• Instructions for the task
Search the entries for lines that contain the word "root", and report each one found.

• Dataset
+ + + +

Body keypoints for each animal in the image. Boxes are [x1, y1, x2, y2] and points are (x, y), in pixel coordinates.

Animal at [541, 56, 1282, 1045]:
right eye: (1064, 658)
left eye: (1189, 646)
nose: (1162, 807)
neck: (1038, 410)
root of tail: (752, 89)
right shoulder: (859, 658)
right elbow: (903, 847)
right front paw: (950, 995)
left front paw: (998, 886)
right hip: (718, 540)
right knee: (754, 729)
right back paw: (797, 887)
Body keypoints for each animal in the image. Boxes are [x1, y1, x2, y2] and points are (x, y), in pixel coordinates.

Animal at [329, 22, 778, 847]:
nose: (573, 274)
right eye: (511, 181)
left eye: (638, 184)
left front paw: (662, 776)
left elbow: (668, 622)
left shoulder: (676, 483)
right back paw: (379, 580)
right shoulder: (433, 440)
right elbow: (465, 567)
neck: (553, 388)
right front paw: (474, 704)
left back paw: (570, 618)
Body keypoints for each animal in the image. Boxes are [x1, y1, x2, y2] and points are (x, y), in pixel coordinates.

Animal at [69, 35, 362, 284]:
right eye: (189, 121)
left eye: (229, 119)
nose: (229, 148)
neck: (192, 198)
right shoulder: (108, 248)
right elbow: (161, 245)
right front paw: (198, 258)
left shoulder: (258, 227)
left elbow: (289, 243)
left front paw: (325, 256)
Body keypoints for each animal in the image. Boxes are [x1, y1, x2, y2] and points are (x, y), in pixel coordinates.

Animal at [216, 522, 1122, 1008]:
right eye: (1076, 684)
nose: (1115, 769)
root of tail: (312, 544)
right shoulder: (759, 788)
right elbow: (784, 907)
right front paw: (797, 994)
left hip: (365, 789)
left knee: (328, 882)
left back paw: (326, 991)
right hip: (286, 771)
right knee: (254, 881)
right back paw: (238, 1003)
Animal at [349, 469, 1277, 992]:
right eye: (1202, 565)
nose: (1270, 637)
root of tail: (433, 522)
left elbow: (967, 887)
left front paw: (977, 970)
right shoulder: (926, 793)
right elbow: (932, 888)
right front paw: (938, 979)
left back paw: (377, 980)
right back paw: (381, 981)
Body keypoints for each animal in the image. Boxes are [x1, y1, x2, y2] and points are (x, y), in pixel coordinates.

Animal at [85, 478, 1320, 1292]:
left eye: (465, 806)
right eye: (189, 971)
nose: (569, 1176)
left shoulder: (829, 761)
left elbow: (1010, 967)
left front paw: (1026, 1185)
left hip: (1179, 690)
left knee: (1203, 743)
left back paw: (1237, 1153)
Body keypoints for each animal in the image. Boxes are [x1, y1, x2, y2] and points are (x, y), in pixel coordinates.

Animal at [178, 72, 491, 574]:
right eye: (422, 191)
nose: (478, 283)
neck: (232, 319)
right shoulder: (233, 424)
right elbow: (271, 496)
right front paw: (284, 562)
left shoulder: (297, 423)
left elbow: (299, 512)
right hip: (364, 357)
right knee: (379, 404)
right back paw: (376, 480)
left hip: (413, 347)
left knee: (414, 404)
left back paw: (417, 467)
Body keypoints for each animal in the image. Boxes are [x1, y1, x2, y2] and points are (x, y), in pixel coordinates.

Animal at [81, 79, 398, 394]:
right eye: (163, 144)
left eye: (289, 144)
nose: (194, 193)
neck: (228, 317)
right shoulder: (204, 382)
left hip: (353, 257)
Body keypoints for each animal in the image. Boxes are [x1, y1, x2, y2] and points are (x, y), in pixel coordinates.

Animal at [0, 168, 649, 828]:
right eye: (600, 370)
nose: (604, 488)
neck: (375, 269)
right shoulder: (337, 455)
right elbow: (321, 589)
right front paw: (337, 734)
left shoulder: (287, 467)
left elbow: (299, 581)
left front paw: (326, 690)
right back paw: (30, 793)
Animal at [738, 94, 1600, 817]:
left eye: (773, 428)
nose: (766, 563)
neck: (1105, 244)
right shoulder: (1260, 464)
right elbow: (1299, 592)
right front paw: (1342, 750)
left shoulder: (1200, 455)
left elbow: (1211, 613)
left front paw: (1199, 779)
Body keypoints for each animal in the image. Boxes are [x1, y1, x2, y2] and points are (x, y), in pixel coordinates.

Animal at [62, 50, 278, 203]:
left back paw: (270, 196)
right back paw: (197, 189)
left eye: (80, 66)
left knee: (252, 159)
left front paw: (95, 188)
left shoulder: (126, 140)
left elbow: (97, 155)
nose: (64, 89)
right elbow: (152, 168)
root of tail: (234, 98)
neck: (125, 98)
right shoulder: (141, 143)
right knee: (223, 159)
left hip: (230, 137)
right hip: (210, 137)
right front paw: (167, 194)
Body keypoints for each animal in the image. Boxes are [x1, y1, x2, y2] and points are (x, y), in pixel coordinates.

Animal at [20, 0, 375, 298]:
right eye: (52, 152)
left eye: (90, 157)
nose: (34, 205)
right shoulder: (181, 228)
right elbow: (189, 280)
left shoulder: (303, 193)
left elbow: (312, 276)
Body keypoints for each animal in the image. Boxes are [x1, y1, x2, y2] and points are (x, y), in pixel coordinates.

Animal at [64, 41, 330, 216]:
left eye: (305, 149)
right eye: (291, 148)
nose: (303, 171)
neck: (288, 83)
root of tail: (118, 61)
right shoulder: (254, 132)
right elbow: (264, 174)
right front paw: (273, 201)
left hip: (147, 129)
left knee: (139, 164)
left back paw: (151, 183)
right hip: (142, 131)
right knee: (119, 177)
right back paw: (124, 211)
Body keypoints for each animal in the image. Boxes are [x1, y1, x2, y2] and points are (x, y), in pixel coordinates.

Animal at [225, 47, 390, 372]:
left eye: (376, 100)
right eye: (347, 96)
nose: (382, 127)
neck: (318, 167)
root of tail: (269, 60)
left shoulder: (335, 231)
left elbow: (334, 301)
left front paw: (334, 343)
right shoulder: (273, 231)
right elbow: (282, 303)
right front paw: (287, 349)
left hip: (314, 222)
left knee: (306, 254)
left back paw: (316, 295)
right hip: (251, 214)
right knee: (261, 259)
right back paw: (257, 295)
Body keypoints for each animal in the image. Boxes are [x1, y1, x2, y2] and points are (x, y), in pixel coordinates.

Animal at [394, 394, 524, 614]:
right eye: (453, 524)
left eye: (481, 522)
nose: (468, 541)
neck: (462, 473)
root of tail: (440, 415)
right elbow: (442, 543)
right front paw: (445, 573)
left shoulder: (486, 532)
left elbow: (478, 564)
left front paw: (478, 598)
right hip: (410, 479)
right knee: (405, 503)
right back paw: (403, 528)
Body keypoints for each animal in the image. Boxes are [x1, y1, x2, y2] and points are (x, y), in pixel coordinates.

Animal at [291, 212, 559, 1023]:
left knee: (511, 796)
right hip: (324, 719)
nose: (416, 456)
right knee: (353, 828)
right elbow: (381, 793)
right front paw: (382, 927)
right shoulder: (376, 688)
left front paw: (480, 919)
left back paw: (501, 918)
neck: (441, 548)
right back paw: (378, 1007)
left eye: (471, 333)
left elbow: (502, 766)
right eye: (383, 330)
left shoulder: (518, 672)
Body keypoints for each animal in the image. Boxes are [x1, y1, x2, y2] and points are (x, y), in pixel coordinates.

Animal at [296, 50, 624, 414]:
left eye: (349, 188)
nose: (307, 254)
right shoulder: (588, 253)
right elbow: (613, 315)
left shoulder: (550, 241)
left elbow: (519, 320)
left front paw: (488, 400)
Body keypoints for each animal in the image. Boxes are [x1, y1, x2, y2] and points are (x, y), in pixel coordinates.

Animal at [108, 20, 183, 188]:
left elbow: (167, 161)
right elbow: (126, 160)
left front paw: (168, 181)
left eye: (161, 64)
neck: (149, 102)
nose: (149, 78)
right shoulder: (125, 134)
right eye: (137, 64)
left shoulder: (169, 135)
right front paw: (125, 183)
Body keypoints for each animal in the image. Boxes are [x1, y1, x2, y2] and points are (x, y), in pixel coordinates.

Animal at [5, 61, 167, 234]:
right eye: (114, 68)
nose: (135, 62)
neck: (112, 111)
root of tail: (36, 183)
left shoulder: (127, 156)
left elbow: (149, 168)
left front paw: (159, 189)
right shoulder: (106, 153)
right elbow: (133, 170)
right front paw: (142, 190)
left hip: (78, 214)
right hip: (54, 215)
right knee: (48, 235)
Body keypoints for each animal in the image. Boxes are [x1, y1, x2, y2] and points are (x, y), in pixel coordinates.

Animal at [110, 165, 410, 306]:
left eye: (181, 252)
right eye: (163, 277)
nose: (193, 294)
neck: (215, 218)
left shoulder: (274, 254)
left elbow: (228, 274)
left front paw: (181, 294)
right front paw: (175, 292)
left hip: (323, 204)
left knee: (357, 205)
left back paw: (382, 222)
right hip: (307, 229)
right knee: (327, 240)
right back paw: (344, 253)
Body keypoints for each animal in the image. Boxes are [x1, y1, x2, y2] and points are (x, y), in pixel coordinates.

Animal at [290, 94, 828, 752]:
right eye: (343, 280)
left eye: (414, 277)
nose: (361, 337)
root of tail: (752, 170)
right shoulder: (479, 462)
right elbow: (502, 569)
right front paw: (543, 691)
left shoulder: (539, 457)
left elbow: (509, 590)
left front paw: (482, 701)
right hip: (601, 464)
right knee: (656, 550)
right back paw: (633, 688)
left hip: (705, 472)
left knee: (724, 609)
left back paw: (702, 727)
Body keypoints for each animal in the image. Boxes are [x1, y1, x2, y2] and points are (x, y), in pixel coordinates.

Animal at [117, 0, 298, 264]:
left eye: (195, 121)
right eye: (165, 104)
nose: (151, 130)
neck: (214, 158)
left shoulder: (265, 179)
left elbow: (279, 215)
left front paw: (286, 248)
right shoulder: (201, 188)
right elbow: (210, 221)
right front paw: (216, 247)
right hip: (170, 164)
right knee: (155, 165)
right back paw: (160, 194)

+ + + +

• Answer to the exercise
root of tail: (752, 89)
root of tail: (312, 544)
root of tail: (433, 522)
root of tail: (234, 98)
root of tail: (118, 61)
root of tail: (269, 60)
root of tail: (440, 415)
root of tail: (36, 183)
root of tail: (752, 170)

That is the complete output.